**What the task requires**
In the forum thread below about Sojos and Honest Kitchen mixes, copy word for word the passage from "Any of you raw" up to and including "be much appreciated.".

**Text**
# Mixes like Sojos or Honest Kitchen?



## Kriller (Aug 11, 2010)

Any of you raw diet feeders familiar with these mixes? They claim all you have to do is add raw meat and water and it's a healthy, well balanced dog food. I'm not sure I have the patience for an all raw diet and my girl gets sick of kibble like Wellness. Also if you do use these mixes what kind of meat should I add? Any info or testimonials would be much appreciated.


----------



## JakodaCD OA (May 14, 2000)

I have used the sojourner in the past with my now passed male Dodge..He LOVED it,,I did alot of cooking/preparing every 4 days or so..but it was pretty fast, I really liked the sojourner.

With the sojourner, I used to add chicken, brown rice, and tho it had dehydrated veggies, I'd sometimes add veggies to it as well


----------



## Lauri & The Gang (Jun 28, 2001)

Kriller said:


> They claim all you have to do is add raw meat and water and it's a healthy, well balanced dog food.


I looked at the Sojos and it's mainly a bunch of carbs.

Since you have to add the meat anyway why not skip the carbs and just do the meat. It's really not THAT difficult to do a raw diet.


----------



## BowWowMeow (May 7, 2007)

I use Honest Kitchen when I travel with Rafi. He likes it and the ingredients are good. He doesn't digest it as well as regular raw though but he does ok on it. 

A healthier thing to try (to get you started) would be the big Bravo 10 pound tubes or the patties.


----------

Dataset items:

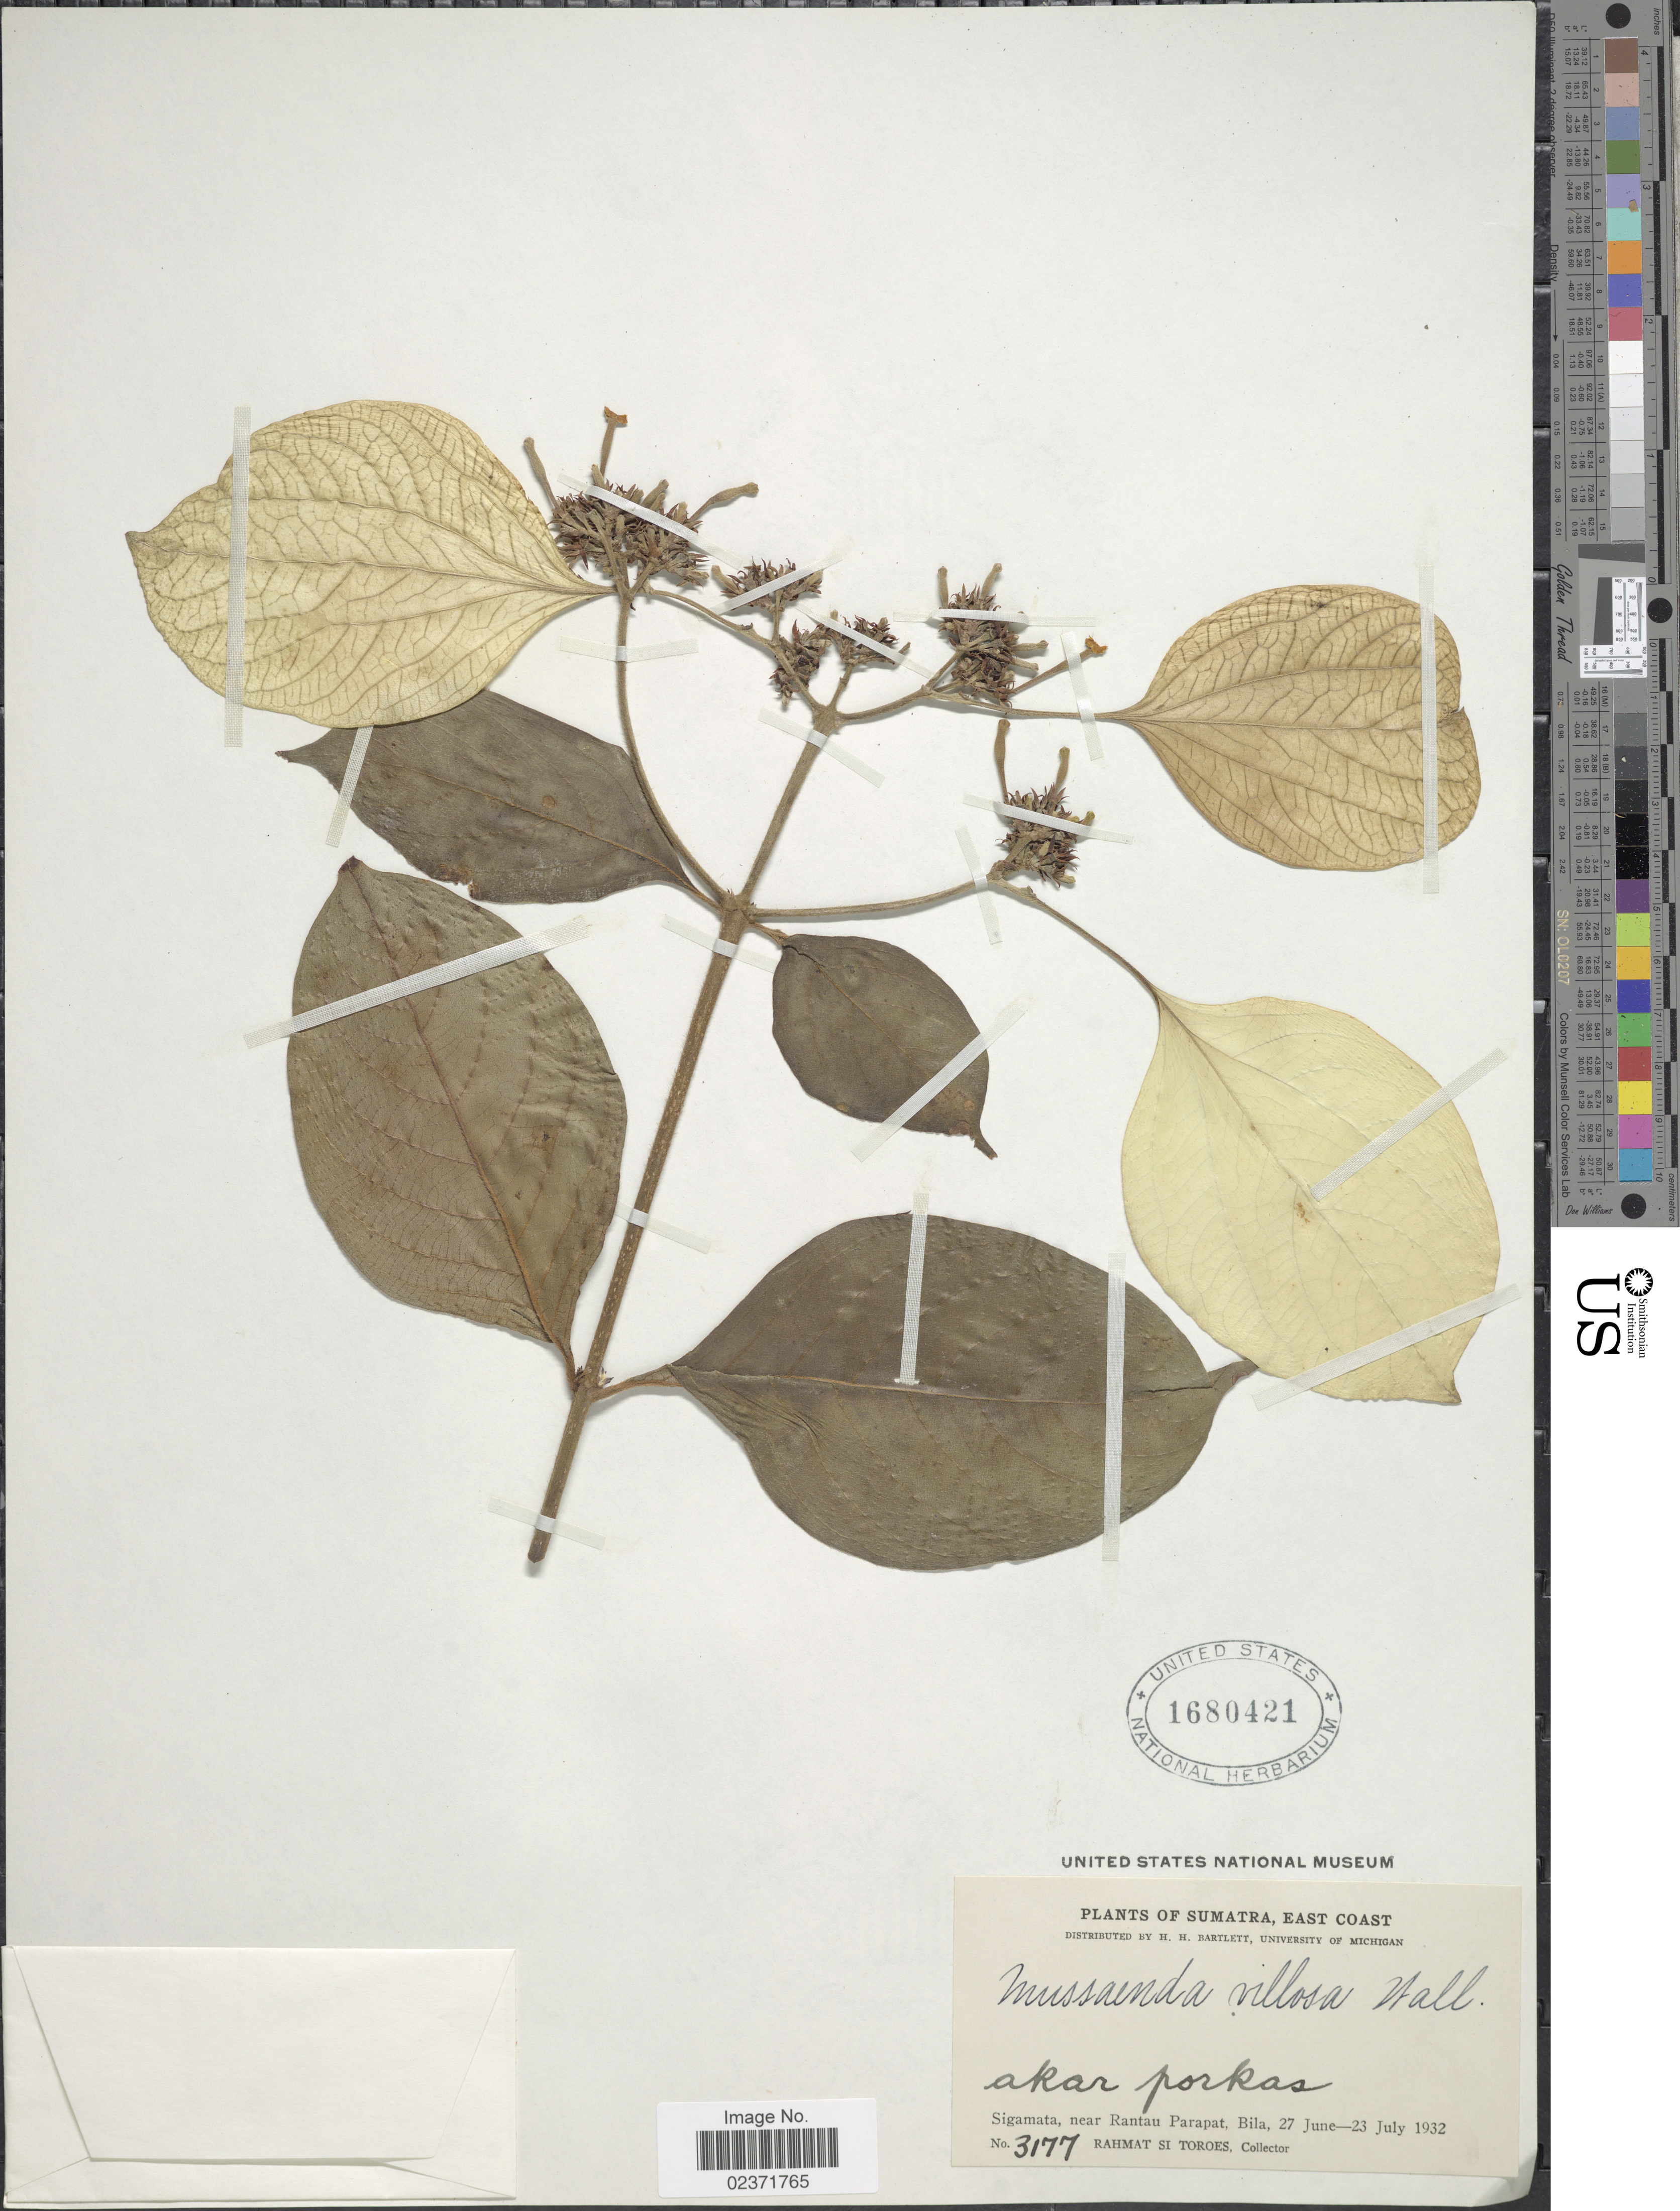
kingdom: Plantae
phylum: Tracheophyta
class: Magnoliopsida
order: Gentianales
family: Rubiaceae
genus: Mussaenda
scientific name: Mussaenda villosa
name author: Wall. ex G. Don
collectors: Rahmat Si Boeea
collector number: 3177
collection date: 1932-06-27/1932-07-23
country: Indonesia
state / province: Sumatra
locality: East Coast, akar porkas, Sigamata, near Rantau Parapat, Bila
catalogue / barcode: US 1680421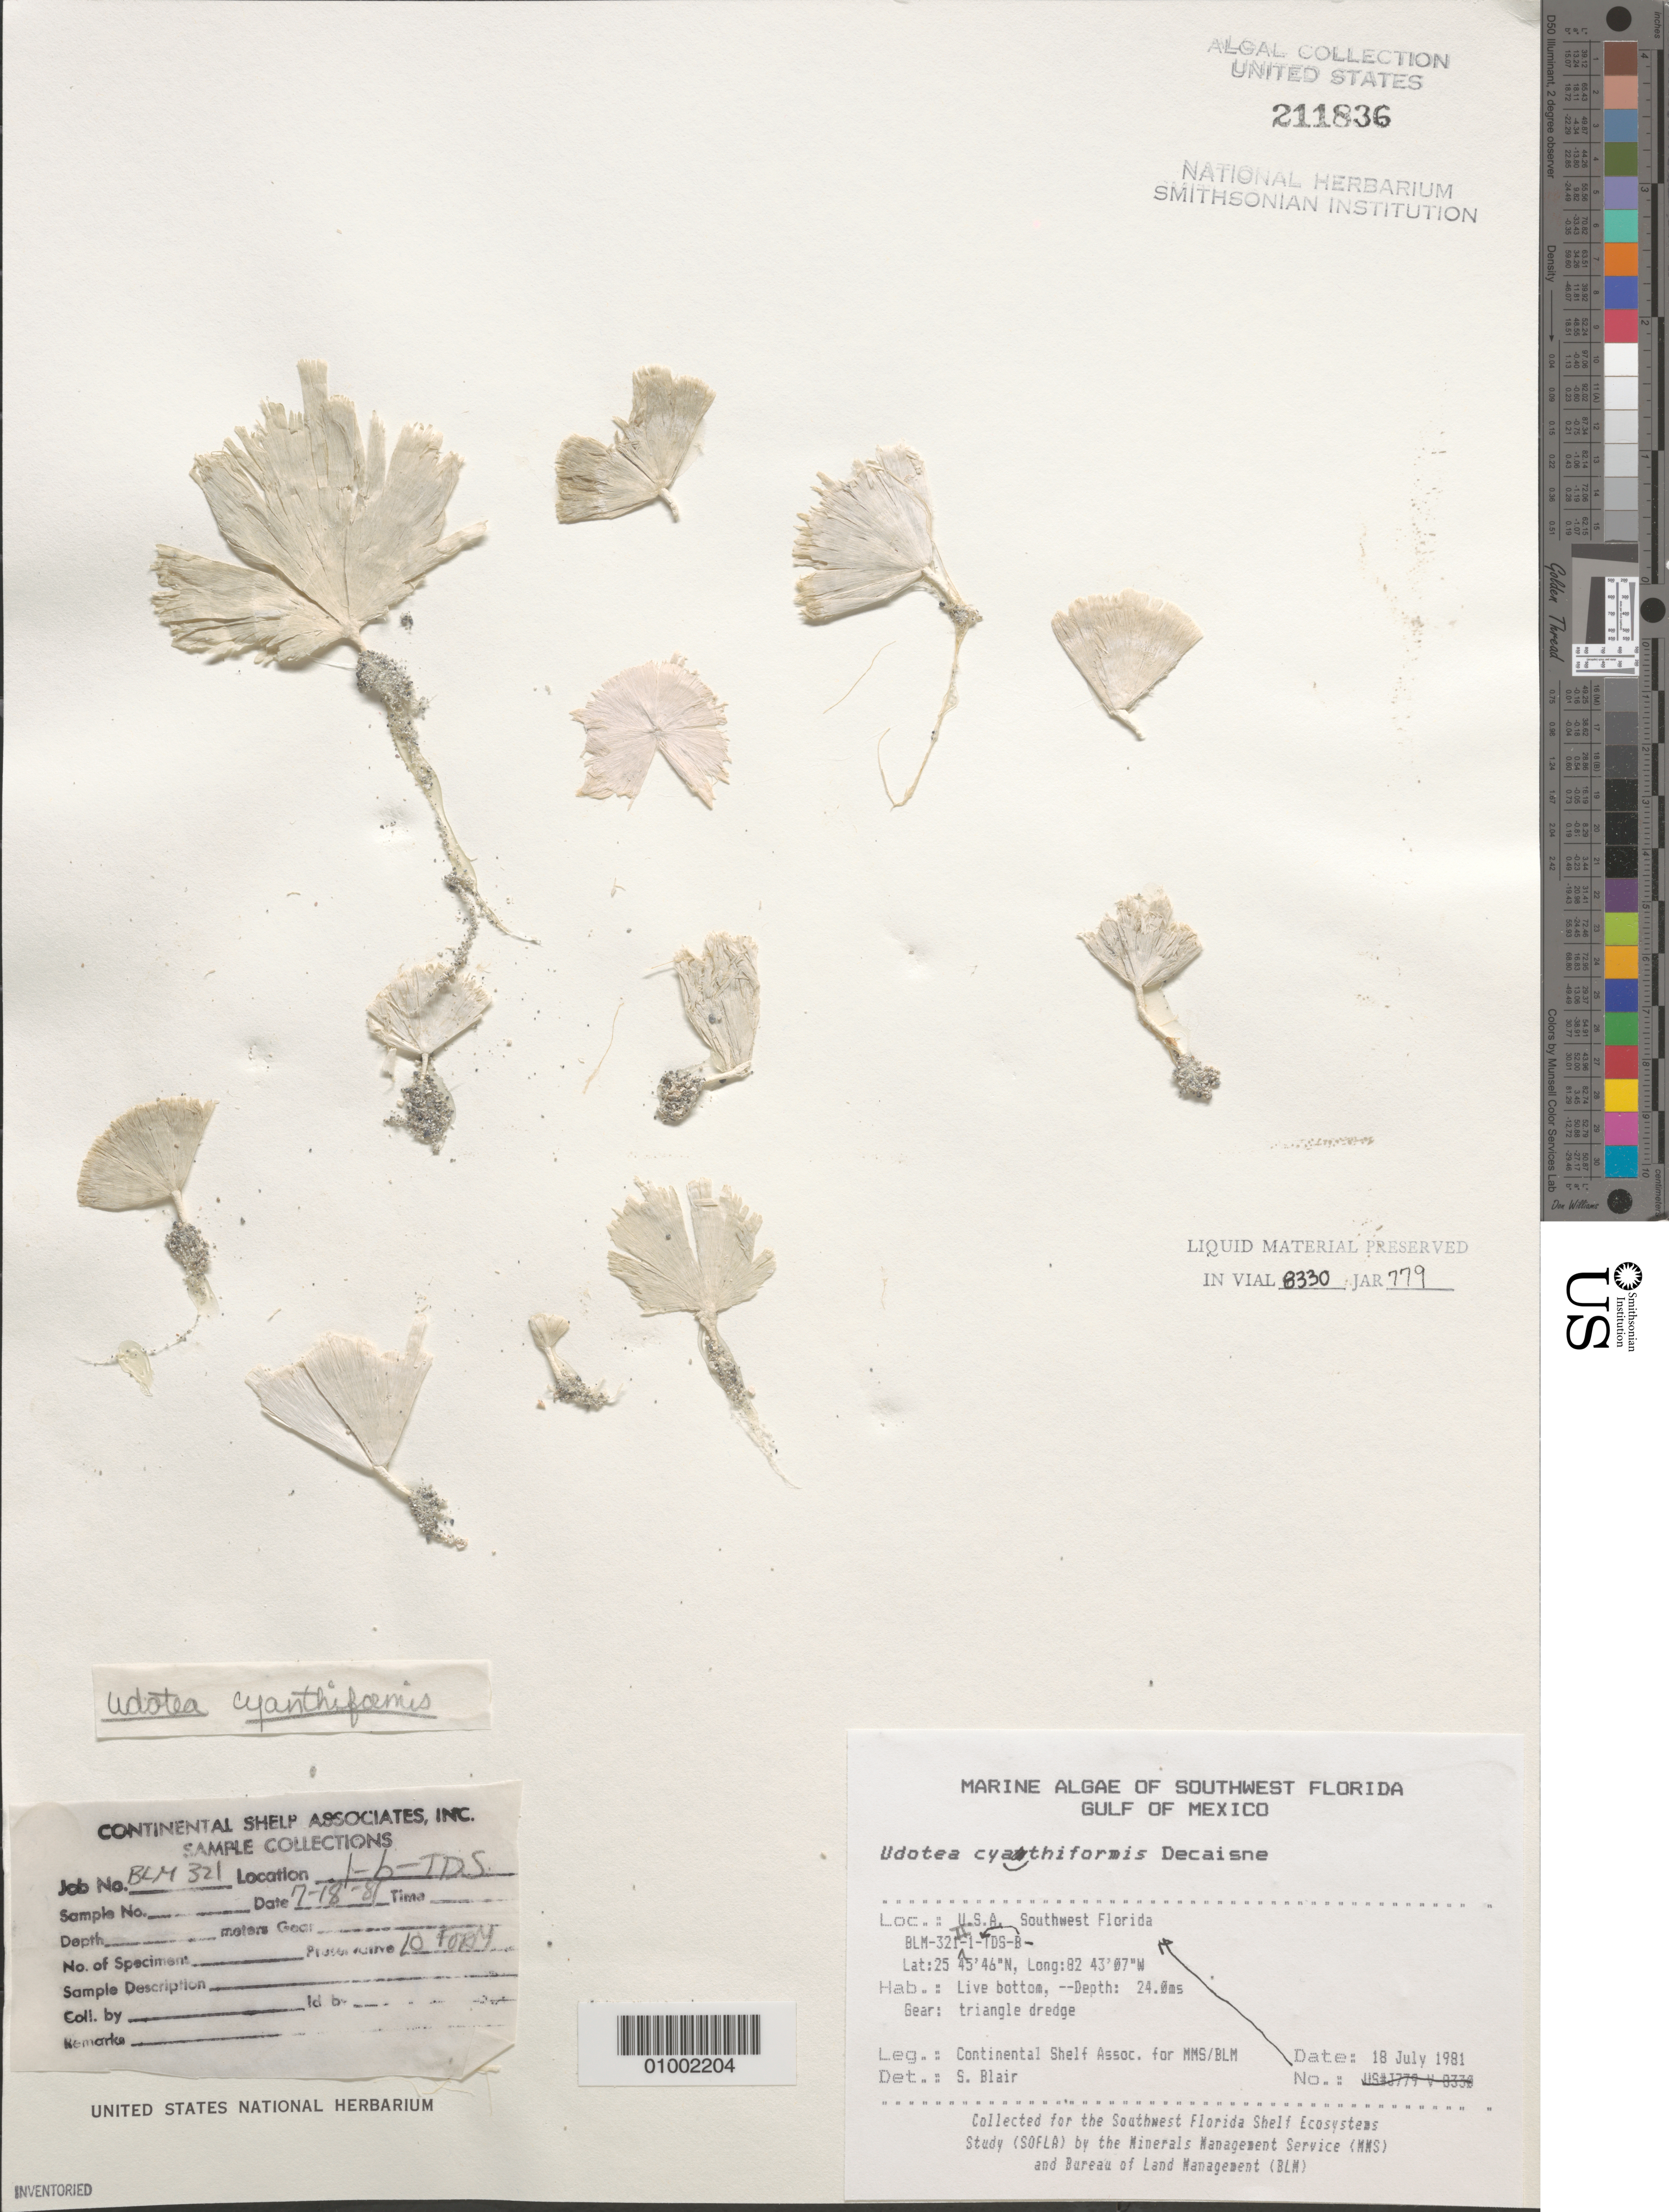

**Reply**
Any of you raw diet feeders familiar with these mixes? They claim all you have to do is add raw meat and water and it's a healthy, well balanced dog food. I'm not sure I have the patience for an all raw diet and my girl gets sick of kibble like Wellness. Also if you do use these mixes what kind of meat should I add? Any info or testimonials would be much appreciated.